NRG Energy announced in June 2006 that it would explore building two ABWRs at the South Texas Project. Four ABWRs were already operating in Japan at that time.
The original goal of bringing two new reactors online by 2010 was missed, and "of more than two dozen projects that were considered, only two showed signs of progress and even this progress was uncertain".[6]
Also, the government would cover cost overruns due to regulatory delays, up to $500 million each for the first two new nuclear reactors, and half of the overruns due to such delays (up to $250 million each) for the next four reactors. Delays in construction due to vastly increased regulation were a primary cause of the high cost of some earlier plants.
Finally, "A production tax credit of 1.8 cents per kilowatt-hour for the first 6,000 megawatt-hours from new nuclear power plants for the first eight years of their operation, subject to a $125 million annual limit. The production tax credit places nuclear energy on an equal footing with other sources of emission-free power, including wind and closed-loop biomass."[8]

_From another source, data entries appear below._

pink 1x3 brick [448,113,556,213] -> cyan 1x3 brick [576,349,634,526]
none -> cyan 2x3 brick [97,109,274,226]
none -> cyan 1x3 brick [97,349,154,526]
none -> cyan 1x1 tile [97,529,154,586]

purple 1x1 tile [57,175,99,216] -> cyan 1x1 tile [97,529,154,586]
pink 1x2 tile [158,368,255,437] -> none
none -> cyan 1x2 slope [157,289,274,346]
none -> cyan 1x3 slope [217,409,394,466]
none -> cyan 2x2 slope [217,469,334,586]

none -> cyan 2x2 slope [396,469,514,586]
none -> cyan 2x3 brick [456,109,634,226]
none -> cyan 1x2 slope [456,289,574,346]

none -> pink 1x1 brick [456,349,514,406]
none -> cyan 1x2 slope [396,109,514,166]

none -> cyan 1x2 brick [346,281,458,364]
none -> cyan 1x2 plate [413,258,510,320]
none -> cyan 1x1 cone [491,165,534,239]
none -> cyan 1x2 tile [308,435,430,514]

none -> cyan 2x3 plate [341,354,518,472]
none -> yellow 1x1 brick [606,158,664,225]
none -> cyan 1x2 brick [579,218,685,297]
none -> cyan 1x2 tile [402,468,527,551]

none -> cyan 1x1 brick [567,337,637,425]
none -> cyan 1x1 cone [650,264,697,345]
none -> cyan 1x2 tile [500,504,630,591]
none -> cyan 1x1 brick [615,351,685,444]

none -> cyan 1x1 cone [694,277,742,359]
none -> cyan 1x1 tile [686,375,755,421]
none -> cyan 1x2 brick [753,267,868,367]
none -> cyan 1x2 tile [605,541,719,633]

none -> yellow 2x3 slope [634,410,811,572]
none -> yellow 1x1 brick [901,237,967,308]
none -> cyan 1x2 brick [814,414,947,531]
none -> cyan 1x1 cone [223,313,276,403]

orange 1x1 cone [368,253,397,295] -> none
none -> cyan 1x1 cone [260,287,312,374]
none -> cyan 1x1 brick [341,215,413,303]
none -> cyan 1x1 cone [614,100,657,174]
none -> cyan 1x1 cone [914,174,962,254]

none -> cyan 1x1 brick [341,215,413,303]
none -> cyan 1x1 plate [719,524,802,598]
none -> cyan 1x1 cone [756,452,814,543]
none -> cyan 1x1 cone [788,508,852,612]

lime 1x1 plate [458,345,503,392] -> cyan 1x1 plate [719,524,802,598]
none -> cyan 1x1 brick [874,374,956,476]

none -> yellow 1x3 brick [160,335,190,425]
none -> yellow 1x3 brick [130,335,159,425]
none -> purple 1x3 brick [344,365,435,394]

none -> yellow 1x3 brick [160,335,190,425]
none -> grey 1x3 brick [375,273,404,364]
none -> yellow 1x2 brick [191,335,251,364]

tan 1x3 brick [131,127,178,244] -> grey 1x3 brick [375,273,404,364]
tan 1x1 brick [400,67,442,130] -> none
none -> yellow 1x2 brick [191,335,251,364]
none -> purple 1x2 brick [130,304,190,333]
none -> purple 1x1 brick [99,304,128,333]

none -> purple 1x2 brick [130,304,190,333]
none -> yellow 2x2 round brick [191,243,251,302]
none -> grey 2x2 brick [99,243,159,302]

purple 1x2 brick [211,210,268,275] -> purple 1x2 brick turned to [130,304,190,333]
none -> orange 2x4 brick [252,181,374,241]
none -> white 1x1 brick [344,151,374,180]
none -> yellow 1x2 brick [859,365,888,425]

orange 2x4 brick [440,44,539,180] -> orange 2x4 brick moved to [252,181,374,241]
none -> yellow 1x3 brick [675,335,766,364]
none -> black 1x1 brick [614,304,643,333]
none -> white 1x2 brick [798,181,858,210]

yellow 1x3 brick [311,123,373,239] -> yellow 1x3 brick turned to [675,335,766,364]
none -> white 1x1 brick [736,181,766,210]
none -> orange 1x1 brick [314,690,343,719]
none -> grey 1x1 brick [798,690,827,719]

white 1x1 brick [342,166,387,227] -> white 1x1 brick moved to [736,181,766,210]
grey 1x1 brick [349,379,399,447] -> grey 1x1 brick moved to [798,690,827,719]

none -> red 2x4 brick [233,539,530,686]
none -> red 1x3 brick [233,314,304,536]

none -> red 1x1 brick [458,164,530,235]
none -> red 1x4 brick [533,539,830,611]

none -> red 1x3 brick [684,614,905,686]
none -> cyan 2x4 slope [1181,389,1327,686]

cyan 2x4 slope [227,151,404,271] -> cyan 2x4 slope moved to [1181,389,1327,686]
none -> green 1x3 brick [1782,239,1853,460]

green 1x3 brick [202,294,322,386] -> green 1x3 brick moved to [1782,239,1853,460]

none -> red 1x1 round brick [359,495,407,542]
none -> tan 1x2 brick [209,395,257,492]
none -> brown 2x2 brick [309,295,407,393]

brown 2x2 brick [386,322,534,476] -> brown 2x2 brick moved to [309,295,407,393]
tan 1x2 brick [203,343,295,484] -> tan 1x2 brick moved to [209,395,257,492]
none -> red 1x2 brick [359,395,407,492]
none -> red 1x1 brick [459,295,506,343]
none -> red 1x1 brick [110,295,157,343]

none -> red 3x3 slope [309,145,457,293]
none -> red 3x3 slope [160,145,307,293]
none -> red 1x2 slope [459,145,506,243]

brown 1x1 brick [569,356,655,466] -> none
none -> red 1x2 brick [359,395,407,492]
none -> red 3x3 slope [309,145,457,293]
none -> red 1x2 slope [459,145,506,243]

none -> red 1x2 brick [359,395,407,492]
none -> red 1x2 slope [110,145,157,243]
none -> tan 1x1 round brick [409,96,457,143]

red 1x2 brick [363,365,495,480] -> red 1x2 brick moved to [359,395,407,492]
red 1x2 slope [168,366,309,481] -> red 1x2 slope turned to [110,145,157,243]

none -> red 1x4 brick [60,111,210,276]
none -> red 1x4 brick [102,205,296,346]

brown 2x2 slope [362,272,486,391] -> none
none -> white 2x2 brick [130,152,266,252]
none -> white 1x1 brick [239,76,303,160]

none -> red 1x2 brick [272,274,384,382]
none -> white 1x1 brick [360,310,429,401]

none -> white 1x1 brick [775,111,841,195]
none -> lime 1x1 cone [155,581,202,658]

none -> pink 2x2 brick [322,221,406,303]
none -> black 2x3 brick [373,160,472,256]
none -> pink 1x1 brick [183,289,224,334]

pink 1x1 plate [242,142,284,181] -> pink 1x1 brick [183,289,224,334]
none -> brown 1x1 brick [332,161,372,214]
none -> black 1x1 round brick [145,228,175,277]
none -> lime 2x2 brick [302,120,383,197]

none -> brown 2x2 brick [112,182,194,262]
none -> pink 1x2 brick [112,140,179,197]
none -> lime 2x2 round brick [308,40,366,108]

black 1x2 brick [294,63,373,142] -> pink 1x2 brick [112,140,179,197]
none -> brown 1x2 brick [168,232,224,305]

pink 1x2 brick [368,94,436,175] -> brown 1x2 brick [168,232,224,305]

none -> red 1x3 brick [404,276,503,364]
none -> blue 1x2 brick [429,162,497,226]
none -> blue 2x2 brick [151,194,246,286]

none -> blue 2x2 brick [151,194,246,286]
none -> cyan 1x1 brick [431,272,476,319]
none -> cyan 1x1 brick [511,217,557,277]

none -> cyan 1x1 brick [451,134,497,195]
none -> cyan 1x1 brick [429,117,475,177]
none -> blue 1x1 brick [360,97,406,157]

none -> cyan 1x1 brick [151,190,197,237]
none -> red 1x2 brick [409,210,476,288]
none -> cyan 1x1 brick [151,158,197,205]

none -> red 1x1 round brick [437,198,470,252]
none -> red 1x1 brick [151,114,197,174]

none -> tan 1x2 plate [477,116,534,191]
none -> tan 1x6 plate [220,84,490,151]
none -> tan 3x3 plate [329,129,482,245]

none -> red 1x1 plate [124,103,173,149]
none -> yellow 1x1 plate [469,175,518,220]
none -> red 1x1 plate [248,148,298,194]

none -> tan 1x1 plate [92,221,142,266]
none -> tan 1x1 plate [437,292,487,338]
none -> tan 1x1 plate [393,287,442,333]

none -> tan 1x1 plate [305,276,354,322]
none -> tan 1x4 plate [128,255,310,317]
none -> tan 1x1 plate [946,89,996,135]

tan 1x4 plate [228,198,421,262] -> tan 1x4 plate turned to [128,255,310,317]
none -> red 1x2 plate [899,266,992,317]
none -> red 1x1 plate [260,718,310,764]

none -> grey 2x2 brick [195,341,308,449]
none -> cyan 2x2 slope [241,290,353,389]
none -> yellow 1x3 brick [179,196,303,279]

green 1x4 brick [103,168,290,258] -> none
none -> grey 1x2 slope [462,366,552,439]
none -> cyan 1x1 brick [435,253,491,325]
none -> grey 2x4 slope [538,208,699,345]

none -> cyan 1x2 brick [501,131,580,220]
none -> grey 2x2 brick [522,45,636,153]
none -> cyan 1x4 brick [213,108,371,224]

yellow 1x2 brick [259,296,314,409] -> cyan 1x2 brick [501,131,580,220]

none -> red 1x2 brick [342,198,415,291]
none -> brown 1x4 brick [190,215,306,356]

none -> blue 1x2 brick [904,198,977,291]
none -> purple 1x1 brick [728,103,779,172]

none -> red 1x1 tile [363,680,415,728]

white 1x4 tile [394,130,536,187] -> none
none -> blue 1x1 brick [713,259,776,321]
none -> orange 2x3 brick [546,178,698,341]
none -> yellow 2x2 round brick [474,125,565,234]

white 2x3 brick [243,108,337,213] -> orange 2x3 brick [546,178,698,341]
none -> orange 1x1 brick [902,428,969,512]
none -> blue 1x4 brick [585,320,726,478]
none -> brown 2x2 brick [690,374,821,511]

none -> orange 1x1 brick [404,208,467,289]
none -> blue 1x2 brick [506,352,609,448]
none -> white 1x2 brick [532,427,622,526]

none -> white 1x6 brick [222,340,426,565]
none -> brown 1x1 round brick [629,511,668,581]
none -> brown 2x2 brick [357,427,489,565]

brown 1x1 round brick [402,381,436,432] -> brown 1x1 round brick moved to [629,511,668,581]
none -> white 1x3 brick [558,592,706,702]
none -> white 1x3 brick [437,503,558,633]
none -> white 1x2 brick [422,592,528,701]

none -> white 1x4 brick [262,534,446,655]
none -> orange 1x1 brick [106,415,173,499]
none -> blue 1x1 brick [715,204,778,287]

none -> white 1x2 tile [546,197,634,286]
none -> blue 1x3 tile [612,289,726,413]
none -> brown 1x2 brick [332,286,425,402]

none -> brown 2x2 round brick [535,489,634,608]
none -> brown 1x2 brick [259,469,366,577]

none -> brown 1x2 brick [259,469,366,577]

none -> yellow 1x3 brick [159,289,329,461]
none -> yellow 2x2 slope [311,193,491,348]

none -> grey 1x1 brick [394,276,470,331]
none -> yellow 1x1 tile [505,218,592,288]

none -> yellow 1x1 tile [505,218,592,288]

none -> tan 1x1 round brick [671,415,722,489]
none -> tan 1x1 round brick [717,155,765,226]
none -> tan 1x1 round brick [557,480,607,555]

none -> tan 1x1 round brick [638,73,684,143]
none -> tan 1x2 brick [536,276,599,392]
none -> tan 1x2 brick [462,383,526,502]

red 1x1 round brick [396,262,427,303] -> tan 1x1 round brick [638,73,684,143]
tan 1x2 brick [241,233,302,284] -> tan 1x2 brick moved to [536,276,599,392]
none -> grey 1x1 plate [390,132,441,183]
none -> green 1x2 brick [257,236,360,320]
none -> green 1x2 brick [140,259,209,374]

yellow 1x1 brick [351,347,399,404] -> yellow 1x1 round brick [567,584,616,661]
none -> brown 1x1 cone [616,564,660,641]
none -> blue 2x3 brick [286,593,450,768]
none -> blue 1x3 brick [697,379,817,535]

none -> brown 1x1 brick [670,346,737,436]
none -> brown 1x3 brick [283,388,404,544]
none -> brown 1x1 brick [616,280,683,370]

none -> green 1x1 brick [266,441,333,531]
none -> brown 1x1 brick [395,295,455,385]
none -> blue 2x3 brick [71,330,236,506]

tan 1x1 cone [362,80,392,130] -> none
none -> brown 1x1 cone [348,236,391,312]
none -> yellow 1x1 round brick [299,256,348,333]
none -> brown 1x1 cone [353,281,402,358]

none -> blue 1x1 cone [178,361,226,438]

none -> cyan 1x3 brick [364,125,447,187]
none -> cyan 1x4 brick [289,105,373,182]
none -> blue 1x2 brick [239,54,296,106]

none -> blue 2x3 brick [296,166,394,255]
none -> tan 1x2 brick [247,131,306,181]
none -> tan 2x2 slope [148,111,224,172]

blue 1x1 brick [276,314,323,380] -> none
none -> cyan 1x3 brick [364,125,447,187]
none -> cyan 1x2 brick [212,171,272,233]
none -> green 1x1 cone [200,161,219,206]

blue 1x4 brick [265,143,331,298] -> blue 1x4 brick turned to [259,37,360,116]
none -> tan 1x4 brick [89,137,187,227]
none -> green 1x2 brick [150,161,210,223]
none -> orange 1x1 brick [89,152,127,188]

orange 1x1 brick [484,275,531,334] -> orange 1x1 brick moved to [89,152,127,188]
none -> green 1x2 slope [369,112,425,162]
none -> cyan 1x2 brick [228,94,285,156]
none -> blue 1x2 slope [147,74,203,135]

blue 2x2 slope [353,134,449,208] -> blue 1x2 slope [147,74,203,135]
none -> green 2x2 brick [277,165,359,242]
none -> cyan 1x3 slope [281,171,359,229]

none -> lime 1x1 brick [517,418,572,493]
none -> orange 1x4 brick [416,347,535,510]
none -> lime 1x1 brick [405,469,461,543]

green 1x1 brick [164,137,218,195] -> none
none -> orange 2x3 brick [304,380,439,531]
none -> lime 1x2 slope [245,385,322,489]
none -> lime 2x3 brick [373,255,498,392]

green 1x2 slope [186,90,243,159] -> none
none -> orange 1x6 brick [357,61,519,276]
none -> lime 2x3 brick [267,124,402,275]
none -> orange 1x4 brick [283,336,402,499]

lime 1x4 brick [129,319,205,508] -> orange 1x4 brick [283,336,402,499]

Between 2007 and 2009, 13 companies applied to the Nuclear Regulatory Commission for construction and operating licenses to build 25 new nuclear power reactors in the United States.
However, the case for widespread nuclear plant construction was eroded due to abundant natural gas supplies, slow electricity demand growth in a weak U.S. economy (Financial crisis of 2007–2008), lack of financing, and uncertainty following the Fukushima nuclear disaster of 2011 in Japan after a tsunami.[9] Many license applications for proposed new reactors were suspended or cancelled.[10][11]
Only a few new reactors will enter service by 2020.[9] These will not be cheaper than coal or natural gas, but they are an attractive investment for utilities because the government mandated that taxpayers pay for construction in advance.[12][13] In 2013, four aging reactors were permanently closed due to the stringent requirements of the NRC and actions by local politicians.[14][15]